[Supplied material — start]
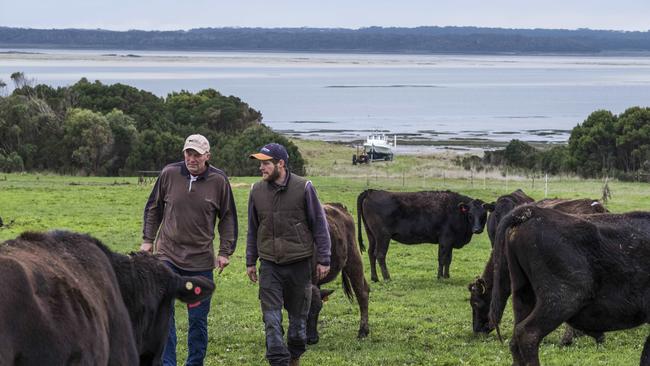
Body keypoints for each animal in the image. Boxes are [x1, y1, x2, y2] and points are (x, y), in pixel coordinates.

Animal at [308, 203, 370, 344]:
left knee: (362, 293)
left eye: (318, 309)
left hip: (353, 260)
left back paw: (363, 331)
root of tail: (339, 206)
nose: (312, 339)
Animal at [356, 189, 488, 280]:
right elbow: (442, 258)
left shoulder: (450, 242)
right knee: (380, 255)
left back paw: (375, 278)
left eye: (484, 215)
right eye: (470, 215)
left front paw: (447, 276)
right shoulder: (445, 239)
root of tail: (371, 191)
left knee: (371, 253)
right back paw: (387, 277)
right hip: (383, 236)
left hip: (371, 235)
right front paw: (440, 277)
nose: (477, 229)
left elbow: (448, 259)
[Supplied material — finish]
__What you need to do__: For each line above that includes "back", copy the line.

__Solution__:
left back paw: (363, 331)
left back paw: (375, 278)
right back paw: (387, 277)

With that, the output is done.